The International Organization for Migration (IOM) says it is extremely worried about new patterns of labor exploitation and human trafficking emerging in Iraq. It says some of the workers are taken against their knowledge to Iraq and others are falsely lured there by promises of good-paying jobs. Lisa Schlein reports for VOA from IOM headquarters in Geneva.

The International Organization for Migration has just repatriated five Sri Lankan migrants it says had been working under conditions of servitude in Irbil in northern Iraq. The IOM says this brings to 30 the number of Sri Lankans the agency has helped since February.

IOM spokesman Jean-Philippe Chauzy says all of the Sri Lankans had been tricked into going to Iraq and, once there, forced to work under extremely difficult conditions.

"They are very much exploited - working 16 hours a day, seven days a week, doing menial jobs, domestic servitude and with no possibility of getting out of that situation for several reasons," he noted. "The first one is they are in some cases kept under lock and key. The second reason is that their passports have been confiscated and the third reason is that most of these migrants are completely disoriented."

Chauzy says the 30 men IOM helped to return home were among the few lucky ones who were able to escape from their confinement.

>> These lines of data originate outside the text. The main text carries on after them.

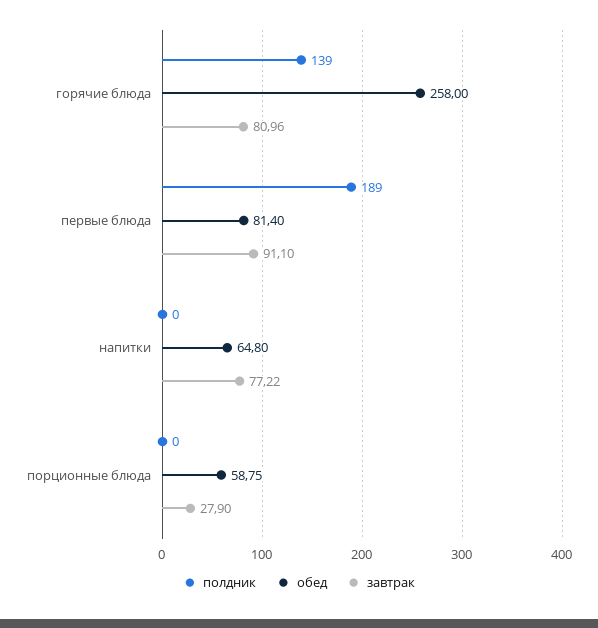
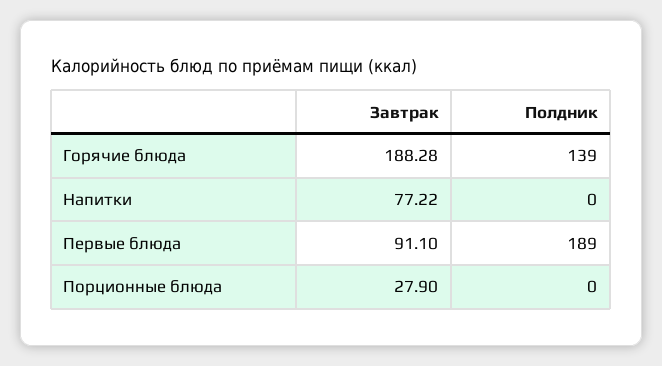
  {
    "полдник": {
      "горячие блюда": 139,
      "первые блюда": 189,
      "напитки": 0,
      "порционные блюда": 0
    },
-   "обед": {
-     "горячие блюда": 258,
-     "первые блюда": 81.4,
-     "напитки": 64.8,
-     "порционные блюда": 58.75
-   },
    "завтрак": {
-     "горячие блюда": 80.96,
+     "горячие блюда": 188.28,
      "первые блюда": 91.1,
      "напитки": 77.22,
      "порционные блюда": 27.9
    }
  }

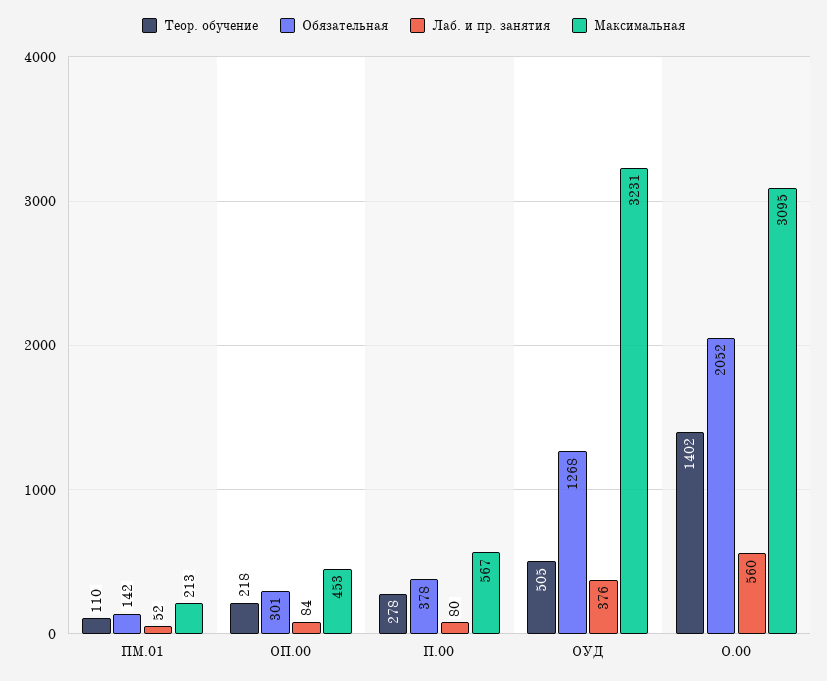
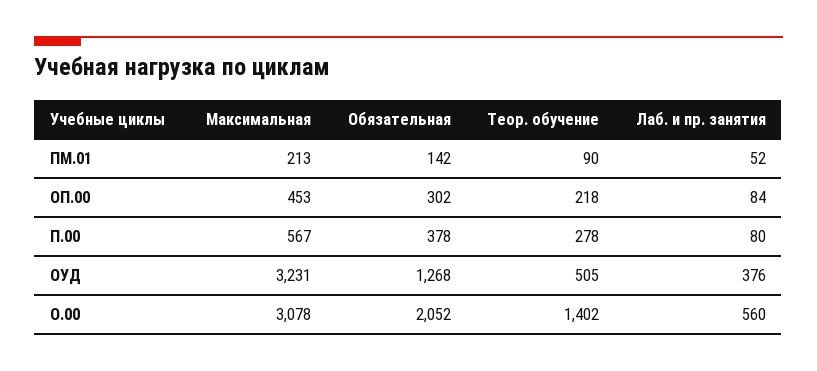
  {
    "Теор. обучение": {
-     "ПМ.01": 110,
+     "ПМ.01": 90,
      "ОП.00": 218,
      "П.00": 278,
      "ОУД": 505,
      "О.00": 1402
    },
    "Обязательная": {
      "ПМ.01": 142,
-     "ОП.00": 301,
+     "ОП.00": 302,
      "П.00": 378,
      "ОУД": 1268,
      "О.00": 2052
    },
    "Лаб. и пр. занятия": {
      "ПМ.01": 52,
      "ОП.00": 84,
      "П.00": 80,
      "ОУД": 376,
      "О.00": 560
    },
    "Максимальная": {
      "ПМ.01": 213,
      "ОП.00": 453,
      "П.00": 567,
      "ОУД": 3231,
-     "О.00": 3095
+     "О.00": 3078
    }
  }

The IOM official says almost all the Sri Lankans had sought employment in the Gulf region, though not in Iraq. But en route they fell victim to rogue recruiters who, without their knowledge, arranged instead for them to be sent to Iraq.

Chauzy says other people, many of them Filipino, Somali and Ethiopian nationals, are lured to Iraq by false promises of secure, high-paying construction jobs.

"In some cases, the migrants are actually promised very lucrative contracts in Iraq and some of the migrants being desperate enough will take the risk and will travel to Iraq to work under contract," he added. "What happens is that obviously the salaries that were promised by the contractor are usually never met."

Chauzy says IOM is working with Iraqi and consular authorities on ways to help these people. But he says the absence of adequate laws governing the status of foreign workers in Iraq makes it very difficult to provide help to these people.